Par exemple, le gouvernement fédéral indique qu’il a l’intention de favoriser une prévisibilité et une transparence plus grandes pour les parties prenantes dans les consultations du secteur financier fédéral et de consulter les sociétés d’assurances multirisques sous réglementation fédérale afin de préparer le secteur des assurances du Canada à un tremblement de terre extrême.
Il propose également l’instauration d’un code de conduite volontaire pour la prévention de l’exploitation financière à l’intention des banques sous réglementation fédérale, qui est destiné à fixer des attentes claires quant à la manière dont les banques devraient traiter l’exploitation financière. Bien que ces objectifs soient dignes de mention, il reste à voir comment ils seront atteints en pratique, compte tenu des renseignements relativement flous fournis par le gouvernement fédéral sur ces points dans le Budget 2025.

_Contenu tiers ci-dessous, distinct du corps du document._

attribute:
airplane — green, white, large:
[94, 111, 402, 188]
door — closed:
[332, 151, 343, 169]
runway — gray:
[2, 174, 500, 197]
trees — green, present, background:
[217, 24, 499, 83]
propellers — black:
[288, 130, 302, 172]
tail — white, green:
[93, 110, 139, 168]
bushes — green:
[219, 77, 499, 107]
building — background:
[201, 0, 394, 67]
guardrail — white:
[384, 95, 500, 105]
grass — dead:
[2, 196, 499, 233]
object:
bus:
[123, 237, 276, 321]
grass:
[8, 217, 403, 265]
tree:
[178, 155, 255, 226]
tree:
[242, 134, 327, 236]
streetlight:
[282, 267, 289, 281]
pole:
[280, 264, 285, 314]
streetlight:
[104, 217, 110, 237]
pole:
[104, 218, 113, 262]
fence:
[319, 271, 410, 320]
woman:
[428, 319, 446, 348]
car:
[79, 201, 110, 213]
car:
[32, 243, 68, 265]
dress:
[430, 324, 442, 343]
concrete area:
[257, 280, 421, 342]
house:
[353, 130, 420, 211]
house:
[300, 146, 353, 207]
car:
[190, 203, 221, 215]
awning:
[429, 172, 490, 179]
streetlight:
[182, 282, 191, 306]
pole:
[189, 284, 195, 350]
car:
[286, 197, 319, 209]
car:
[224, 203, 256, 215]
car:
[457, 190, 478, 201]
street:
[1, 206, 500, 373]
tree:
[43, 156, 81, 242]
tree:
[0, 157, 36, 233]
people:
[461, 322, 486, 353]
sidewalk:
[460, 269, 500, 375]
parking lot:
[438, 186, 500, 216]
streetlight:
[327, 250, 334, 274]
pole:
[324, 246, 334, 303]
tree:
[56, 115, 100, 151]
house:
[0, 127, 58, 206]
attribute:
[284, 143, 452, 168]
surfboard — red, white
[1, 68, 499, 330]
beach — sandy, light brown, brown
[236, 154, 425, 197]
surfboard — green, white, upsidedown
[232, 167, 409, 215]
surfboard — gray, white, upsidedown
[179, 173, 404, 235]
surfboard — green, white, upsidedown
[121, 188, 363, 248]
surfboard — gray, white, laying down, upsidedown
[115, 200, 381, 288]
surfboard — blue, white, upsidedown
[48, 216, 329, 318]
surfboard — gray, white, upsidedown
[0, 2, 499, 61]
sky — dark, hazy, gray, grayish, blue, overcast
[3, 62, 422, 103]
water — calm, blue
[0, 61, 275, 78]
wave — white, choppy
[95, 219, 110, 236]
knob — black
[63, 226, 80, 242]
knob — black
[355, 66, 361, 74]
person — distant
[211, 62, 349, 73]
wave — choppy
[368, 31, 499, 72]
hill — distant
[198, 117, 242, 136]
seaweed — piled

La présente actualité ne traite pas de manière exhaustive de toutes les mesures susceptibles de toucher les institutions financières exerçant des activités au Canada; les intervenants du secteur devraient donc rester à l’affût des mises à jour et des annonces du gouvernement fédéral au fil de la mise en œuvre des nombreuses mesures, proposées ou prévues, figurant dans le Budget 2025.
Les auteurs tiennent à remercier Nathan De Tracey, stagiaire, pour son aide dans la préparation de la présente actualité juridique.